The potential value of the direct expenses incurred by the Dutch shipbuilder Damen was over $ 1 million, with economic activity of tens of millions over a five-year period, but commitments such as a center of services, a local partnership and an arctic research center never materialized.

Wakeham said the committee is awaiting a written response from the Department of Transportation and Infrastructure on the report’s findings, and will then make a decision on whether to hold public hearings.

But the normal process is to have a public hearing, he said.

The Auditor General recommends that the Transport Department establish and follow a project management process for the supply of ships that meets industry standards, with particular attention to risk management, on-site supervision , document management and training.
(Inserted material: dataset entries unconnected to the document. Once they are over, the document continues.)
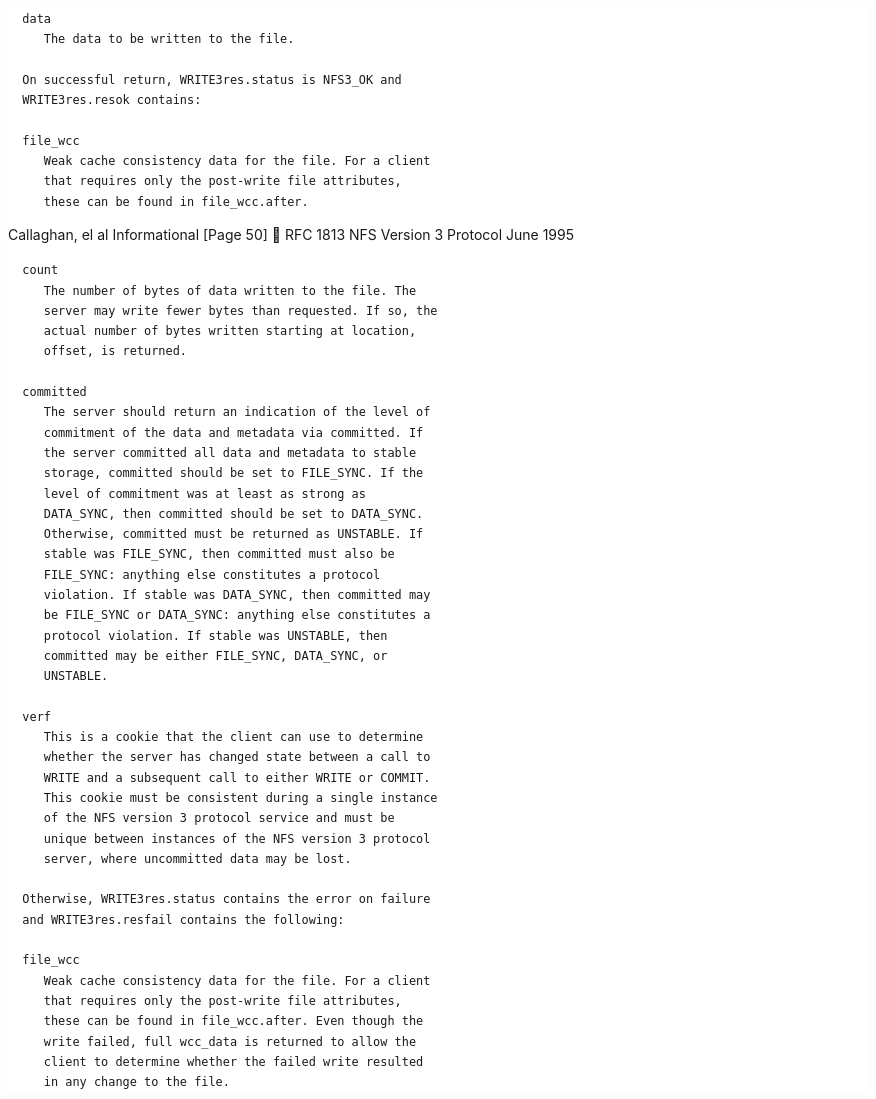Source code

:       data
         The data to be written to the file.

      On successful return, WRITE3res.status is NFS3_OK and
      WRITE3res.resok contains:

      file_wcc
         Weak cache consistency data for the file. For a client
         that requires only the post-write file attributes,
         these can be found in file_wcc.after.



Callaghan, el al             Informational                     [Page 50]

RFC 1813                 NFS Version 3 Protocol                June 1995


      count
         The number of bytes of data written to the file. The
         server may write fewer bytes than requested. If so, the
         actual number of bytes written starting at location,
         offset, is returned.

      committed
         The server should return an indication of the level of
         commitment of the data and metadata via committed. If
         the server committed all data and metadata to stable
         storage, committed should be set to FILE_SYNC. If the
         level of commitment was at least as strong as
         DATA_SYNC, then committed should be set to DATA_SYNC.
         Otherwise, committed must be returned as UNSTABLE. If
         stable was FILE_SYNC, then committed must also be
         FILE_SYNC: anything else constitutes a protocol
         violation. If stable was DATA_SYNC, then committed may
         be FILE_SYNC or DATA_SYNC: anything else constitutes a
         protocol violation. If stable was UNSTABLE, then
         committed may be either FILE_SYNC, DATA_SYNC, or
         UNSTABLE.

      verf
         This is a cookie that the client can use to determine
         whether the server has changed state between a call to
         WRITE and a subsequent call to either WRITE or COMMIT.
         This cookie must be consistent during a single instance
         of the NFS version 3 protocol service and must be
         unique between instances of the NFS version 3 protocol
         server, where uncommitted data may be lost.

      Otherwise, WRITE3res.status contains the error on failure
      and WRITE3res.resfail contains the following:

      file_wcc
         Weak cache consistency data for the file. For a client
         that requires only the post-write file attributes,
         these can be found in file_wcc.after. Even though the
         write failed, full wcc_data is returned to allow the
         client to determine whether the failed write resulted
         in any change to the file.
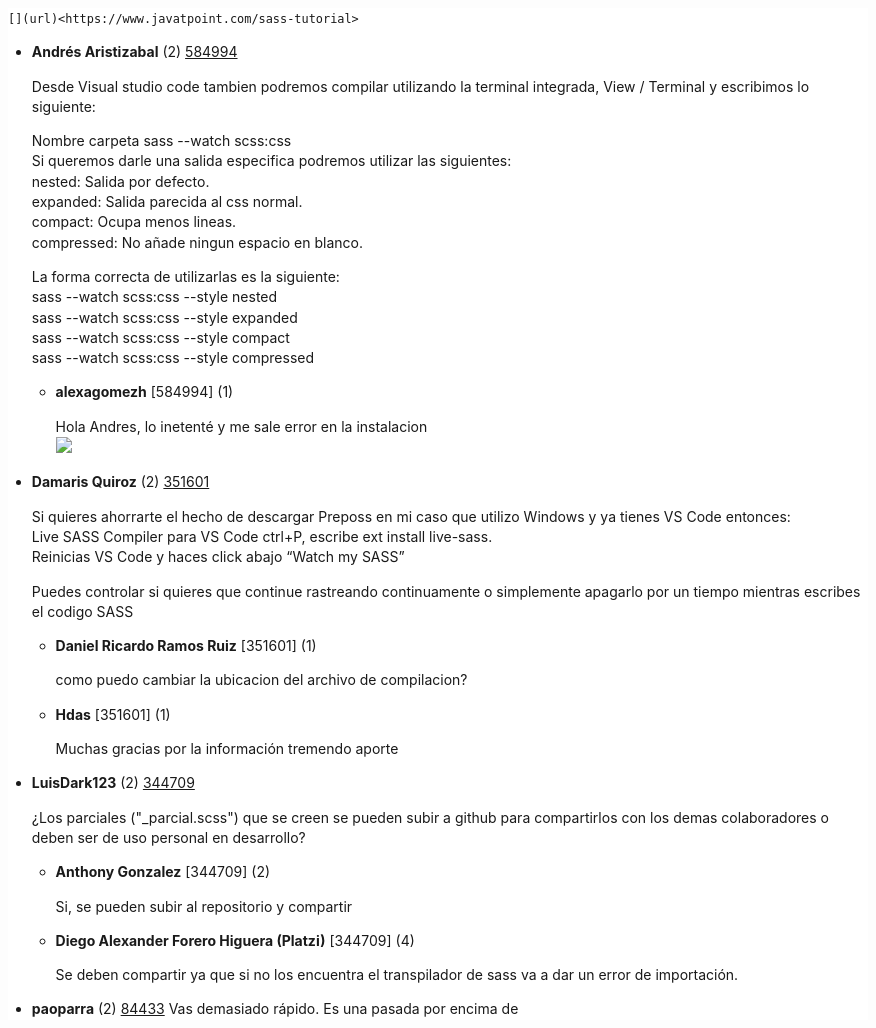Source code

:	[](url)<https://www.javatpoint.com/sass-tutorial>

* **Andrés Aristizabal** (2) [584994](https://platzi.com/comentario/584994/) 

	Desde Visual studio code tambien podremos compilar utilizando la terminal integrada, View / Terminal y escribimos lo siguiente:
	
	Nombre carpeta sass --watch scss:css  
	Si queremos darle una salida especifica podremos utilizar las siguientes:  
	nested: Salida por defecto.  
	expanded: Salida parecida al css normal.  
	compact: Ocupa menos lineas.  
	compressed: No añade ningun espacio en blanco.
	
	La forma correcta de utilizarlas es la siguiente:  
	sass --watch scss:css --style nested  
	sass --watch scss:css --style expanded  
	sass --watch scss:css --style compact  
	sass --watch scss:css --style compressed

	* **alexagomezh** [584994] (1)

		Hola Andres, lo inetenté y me sale error en la instalacion  
		![](https://lh3.googleusercontent.com/EsCfJZdfepwH6zAjXwH2K7aP1rptvNrVEAtPIvL6LCDPvndIb8BfI_ev30CY4EQyQzvwL6iLfCvI8BdC1h3jyoBZJ8zOlOblw1u0BAG0RG6SOq_l-fF7R5mdfRrI1C838XlZf3So4HFQaWTCoWvFNEArafgqbHFckiLTLEqjmaSDFb0C3CRTt7dLPN75BWWb6RqGuxWE_f3GrE7mCeLzUEy9vytDvo6x8ayKg5_ZQisl_1zJ69xmzsY4zsI_t80gmqpAB915TnZSI8bzRTNI9r0LNJoQv3CfGHNXV6-w1IZ3u5tDdEjV5O9BNHJqnR5AlEuWBgHsLRIuQdWldST_aUM5PvU47H8ecJVYIh8eN2Rdr8lJv53WwFyJm1lHcRuCXU_m4PVBtLGMo4GvlRL0LwaDp8umU8Vr0Y9OYWiYDzgM3l2O2N0AUstjE3F0EcdMo1oCJSNNuqumDnVYkd4fY-W9hawrR1XHrPRZh4iy9cr1NXwPb6WrrwPa1LK3bb51QvBfxEdW292JqVSudcMuLybe1xwNfGGiZBMJXezjie2FVl08rlkZKjuSRI1HM5iA31rIzt_E4K3P_2kcdniHayPvbaSOQJ0yNXw8p5PSLSiKflXJqQcAMZmpq2_TPNWt09makvOal5PQhr2c5rDaLRlIrKf5poDmhSRGABsB3L8yh4-Gs_VGQ3w=w883-h208-no)

* **Damaris Quiroz** (2) [351601](https://platzi.com/comentario/351601/) 

	Si quieres ahorrarte el hecho de descargar Preposs en mi caso que utilizo Windows y ya tienes VS Code entonces:  
	Live SASS Compiler para VS Code ctrl+P, escribe ext install live-sass.  
	Reinicias VS Code y haces click abajo “Watch my SASS”
	
	Puedes controlar si quieres que continue rastreando continuamente o simplemente apagarlo por un tiempo mientras escribes el codigo SASS

	* **Daniel Ricardo Ramos Ruiz** [351601] (1)

		como puedo cambiar la ubicacion del archivo de compilacion?

	* **Hdas** [351601] (1)

		Muchas gracias por la información tremendo aporte

* **LuisDark123** (2) [344709](https://platzi.com/comentario/344709/) 

	¿Los parciales ("_parcial.scss") que se creen se pueden subir a github para compartirlos con los demas colaboradores o deben ser de uso personal en desarrollo?

	* **Anthony Gonzalez** [344709] (2)

		Si, se pueden subir al repositorio y compartir

	* **Diego Alexander Forero Higuera (Platzi)** [344709] (4)

		Se deben compartir ya que si no los encuentra el transpilador de sass va a dar un error de importación.

* **paoparra** (2) [84433](https://platzi.com/comentario/1050864/) 
Vas demasiado rápido. Es una pasada por encima de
The report also recommends that the root causes of mechanical problems in ships be quickly identified and addressed.

Denise Hanrahan is the Auditor General of Newfoundland and Labrador. (Curtis Hicks / CBC)

Transport Minister Elvis Loveless said the ministry would act on the recommendations.

“Reading this report gives me some concern, but there are a lot of things we’ve done as a department that… we’ve certainly come a long way since 2013,” Loveless said recently.

The two ships and the improved dock infrastructure for ferry services to Bell Island and Fogo-Îles Change-Farewell Island cost the treasury almost $ 120 million.

The MV Veteran entered service at the end of 2015, followed by the MV Legionnaire in 2017.

According to the report, both vessels were completed on time, under contracts that were found to be generally in accordance with shipbuilding practices.

However, in the first three years of operation, both vessels reported a total of 607 days out of service, and some mechanical failures were the result of human error.

In fact, crew training was so lacking that the shipbuilder issued a warning to government officials.

And while the ships were under construction in Romania, there was insufficient oversight by the ministry, according to the auditor general, with the ministry’s project management team meeting only a few times during the procurement process.

The report also found that the department had a draft project management manual that followed best practices, but it had not been used.

Meanwhile, the Legionnaire was unable to begin operations on its planned route for 20 months after its construction due to delays in upgrading the wharf, a scenario that the Auditor General said could have been avoided with a better planning.

The two 80-meter ships were ordered by a former Progressive Conservative administration, with contracts signed in late 2013.

Despite being questioned several times, Wakeham declined to comment on the findings of the Auditor General’s report.

“We are trying to find out exactly where the ministry stands in relation to the recommendations that have been made,” he said.